5. Попытки быть рассудительным
Что я делаю в этом нескладном мире?
Этот вопрос, возникший в сознании Теодора с помощью Тедди, возвращался теперь, всячески видоизменяясь и принося с собой множество ответов.
Тедди, по-видимому, пробивался к своей цели в жизни весьма настойчиво. Для него было ясно, что он будет студентом, будет вести научно-исследовательскую работу, станет профессором. Он уже заранее наметил для себя план действий. Он совершенно точно знал, что ему предстоит делать, чем придется пожертвовать, какие правила он для себя установит. Казалось, на его пути не может быть никаких препятствий между ним и этой определенной, избранной им будущностью.
У его сестры не было такого четкого плана. Но она переняла его решительный тон. Она собиралась учиться на доктора и добиться права голоса, это была тайная символическая мечта всех наиболее ретивых представительниц ее пола того поколения. Это было своего рода учтивое и сдержанное требование — чтобы женщине наконец открыли доступ к познанию самой себя, к той свободе располагать собой, к которой она стремилась в течение бесчисленных столетий рабства. Теодора эта определенность обоих его друзей приводила в замешательство. У него не было никаких планов. Когда они делились с ним своими предположениями, он только и мог сказать, что его интересует искусство или, возможно, критика. Он собирается писать.
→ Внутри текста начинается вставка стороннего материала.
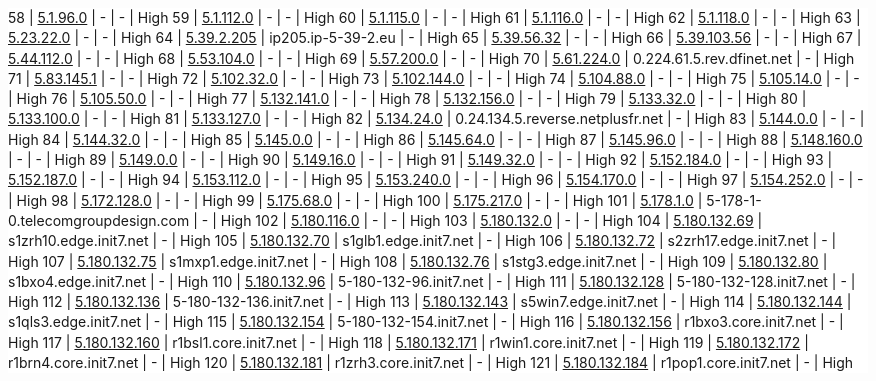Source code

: 58 | [5.1.96.0](https://vuldb.com/?ip.5.1.96.0) | - | - | High
59 | [5.1.112.0](https://vuldb.com/?ip.5.1.112.0) | - | - | High
60 | [5.1.115.0](https://vuldb.com/?ip.5.1.115.0) | - | - | High
61 | [5.1.116.0](https://vuldb.com/?ip.5.1.116.0) | - | - | High
62 | [5.1.118.0](https://vuldb.com/?ip.5.1.118.0) | - | - | High
63 | [5.23.22.0](https://vuldb.com/?ip.5.23.22.0) | - | - | High
64 | [5.39.2.205](https://vuldb.com/?ip.5.39.2.205) | ip205.ip-5-39-2.eu | - | High
65 | [5.39.56.32](https://vuldb.com/?ip.5.39.56.32) | - | - | High
66 | [5.39.103.56](https://vuldb.com/?ip.5.39.103.56) | - | - | High
67 | [5.44.112.0](https://vuldb.com/?ip.5.44.112.0) | - | - | High
68 | [5.53.104.0](https://vuldb.com/?ip.5.53.104.0) | - | - | High
69 | [5.57.200.0](https://vuldb.com/?ip.5.57.200.0) | - | - | High
70 | [5.61.224.0](https://vuldb.com/?ip.5.61.224.0) | 0.224.61.5.rev.dfinet.net | - | High
71 | [5.83.145.1](https://vuldb.com/?ip.5.83.145.1) | - | - | High
72 | [5.102.32.0](https://vuldb.com/?ip.5.102.32.0) | - | - | High
73 | [5.102.144.0](https://vuldb.com/?ip.5.102.144.0) | - | - | High
74 | [5.104.88.0](https://vuldb.com/?ip.5.104.88.0) | - | - | High
75 | [5.105.14.0](https://vuldb.com/?ip.5.105.14.0) | - | - | High
76 | [5.105.50.0](https://vuldb.com/?ip.5.105.50.0) | - | - | High
77 | [5.132.141.0](https://vuldb.com/?ip.5.132.141.0) | - | - | High
78 | [5.132.156.0](https://vuldb.com/?ip.5.132.156.0) | - | - | High
79 | [5.133.32.0](https://vuldb.com/?ip.5.133.32.0) | - | - | High
80 | [5.133.100.0](https://vuldb.com/?ip.5.133.100.0) | - | - | High
81 | [5.133.127.0](https://vuldb.com/?ip.5.133.127.0) | - | - | High
82 | [5.134.24.0](https://vuldb.com/?ip.5.134.24.0) | 0.24.134.5.reverse.netplusfr.net | - | High
83 | [5.144.0.0](https://vuldb.com/?ip.5.144.0.0) | - | - | High
84 | [5.144.32.0](https://vuldb.com/?ip.5.144.32.0) | - | - | High
85 | [5.145.0.0](https://vuldb.com/?ip.5.145.0.0) | - | - | High
86 | [5.145.64.0](https://vuldb.com/?ip.5.145.64.0) | - | - | High
87 | [5.145.96.0](https://vuldb.com/?ip.5.145.96.0) | - | - | High
88 | [5.148.160.0](https://vuldb.com/?ip.5.148.160.0) | - | - | High
89 | [5.149.0.0](https://vuldb.com/?ip.5.149.0.0) | - | - | High
90 | [5.149.16.0](https://vuldb.com/?ip.5.149.16.0) | - | - | High
91 | [5.149.32.0](https://vuldb.com/?ip.5.149.32.0) | - | - | High
92 | [5.152.184.0](https://vuldb.com/?ip.5.152.184.0) | - | - | High
93 | [5.152.187.0](https://vuldb.com/?ip.5.152.187.0) | - | - | High
94 | [5.153.112.0](https://vuldb.com/?ip.5.153.112.0) | - | - | High
95 | [5.153.240.0](https://vuldb.com/?ip.5.153.240.0) | - | - | High
96 | [5.154.170.0](https://vuldb.com/?ip.5.154.170.0) | - | - | High
97 | [5.154.252.0](https://vuldb.com/?ip.5.154.252.0) | - | - | High
98 | [5.172.128.0](https://vuldb.com/?ip.5.172.128.0) | - | - | High
99 | [5.175.68.0](https://vuldb.com/?ip.5.175.68.0) | - | - | High
100 | [5.175.217.0](https://vuldb.com/?ip.5.175.217.0) | - | - | High
101 | [5.178.1.0](https://vuldb.com/?ip.5.178.1.0) | 5-178-1-0.telecomgroupdesign.com | - | High
102 | [5.180.116.0](https://vuldb.com/?ip.5.180.116.0) | - | - | High
103 | [5.180.132.0](https://vuldb.com/?ip.5.180.132.0) | - | - | High
104 | [5.180.132.69](https://vuldb.com/?ip.5.180.132.69) | s1zrh10.edge.init7.net | - | High
105 | [5.180.132.70](https://vuldb.com/?ip.5.180.132.70) | s1glb1.edge.init7.net | - | High
106 | [5.180.132.72](https://vuldb.com/?ip.5.180.132.72) | s2zrh17.edge.init7.net | - | High
107 | [5.180.132.75](https://vuldb.com/?ip.5.180.132.75) | s1mxp1.edge.init7.net | - | High
108 | [5.180.132.76](https://vuldb.com/?ip.5.180.132.76) | s1stg3.edge.init7.net | - | High
109 | [5.180.132.80](https://vuldb.com/?ip.5.180.132.80) | s1bxo4.edge.init7.net | - | High
110 | [5.180.132.96](https://vuldb.com/?ip.5.180.132.96) | 5-180-132-96.init7.net | - | High
111 | [5.180.132.128](https://vuldb.com/?ip.5.180.132.128) | 5-180-132-128.init7.net | - | High
112 | [5.180.132.136](https://vuldb.com/?ip.5.180.132.136) | 5-180-132-136.init7.net | - | High
113 | [5.180.132.143](https://vuldb.com/?ip.5.180.132.143) | s5win7.edge.init7.net | - | High
114 | [5.180.132.144](https://vuldb.com/?ip.5.180.132.144) | s1qls3.edge.init7.net | - | High
115 | [5.180.132.154](https://vuldb.com/?ip.5.180.132.154) | 5-180-132-154.init7.net | - | High
116 | [5.180.132.156](https://vuldb.com/?ip.5.180.132.156) | r1bxo3.core.init7.net | - | High
117 | [5.180.132.160](https://vuldb.com/?ip.5.180.132.160) | r1bsl1.core.init7.net | - | High
118 | [5.180.132.171](https://vuldb.com/?ip.5.180.132.171) | r1win1.core.init7.net | - | High
119 | [5.180.132.172](https://vuldb.com/?ip.5.180.132.172) | r1brn4.core.init7.net | - | High
120 | [5.180.132.181](https://vuldb.com/?ip.5.180.132.181) | r1zrh3.core.init7.net | - | High
121 | [5.180.132.184](https://vuldb.com/?ip.5.180.132.184) | r1pop1.core.init7.net | - | High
— Но ведь ты же не готовишься к этому, — сказал Тедди.
— Готовиться? Что я собираюсь писать — клише, что ли?
— Я не понимаю, как можно рисовать или заниматься каким бы то ни было искусством, пока не овладеешь этим, не проникнешь во все тайны мастерства, я не представляю, как человек может писать, если он не знает, как можно повернуть и перевернуть каждое слово, каждое выражение, каждую фразу. А это нельзя знать без подготовки и без практики.
— Нет, это не так, — отвечал Теодор. — Это не так. Это приходит само. — И затем, словно спохватившись, Прибавил: — Я учусь рисовать.
— Ты должен упражняться в этом, как пианист, — сказал Тедди.
Теодор и сам чувствовал, что его художественные притязания несколько расплывчаты. Но надо же было что-то сказать! Он и говорил, но в глубине души это его не удовлетворяло. И сколько он ни думал об этом, ничего для него не прояснялось. Как только мысль его освобождалась от сдерживающей узды контакта с Брокстедами, им тотчас же завладевали мечты. И тогда уж он недолго оставался художником. Кем-кем он только не был! Сначала он был живописцем, таким тонким и прославленным, что самые знатные красавицы приходили к нему просить, чтобы он увековечил их красоту. Они ни перед чем не останавливались. Но для него — ему вспоминались Леонардо и Ромней, — для него существовал только один образ, смутная тень улыбки, которая властвовала над всем, что он творил. Тень улыбки — это был плагиат у Микеланджело, но ему представлялось, что это его собственное открытие. Но художник не может жить только своей мастерской. Мир нуждается в вождях. И вот наступает момент, и гениальный дилетант, отложив свое изящное ремесло, обращается к народу, и народ признает его своим вождем.
Теодор считал Фердинанда Лассаля[4] (в «Трагических комедиантах») весьма увлекательным примером; он прочел о нем все, что можно было найти, и перенес его историю в современные английские условия; он представлял себе Бэлпингтона (избранного в парламент депутатом от горняков Блэпа после нашумевшей на весь мир, захватывающей победной борьбы), изысканного, остроумного, находчивого, убедительного Бэлпингтона, во главе честных, грубоватых представителей простого народа. И вот сначала не во всем согласная с ним, несколько враждебная ему, появлялась фигура очаровательной политической деятельницы, которая в конце концов переходила на его сторону, — это была доктор Маргарет Брокстед. (Здесь он отступал от примера Лассаля.) Не одно женское сердце воспламенялось этой романтической фигурой. Новый Мирабо, соблазняемый прекрасной королевой, но на этот раз неуязвимый…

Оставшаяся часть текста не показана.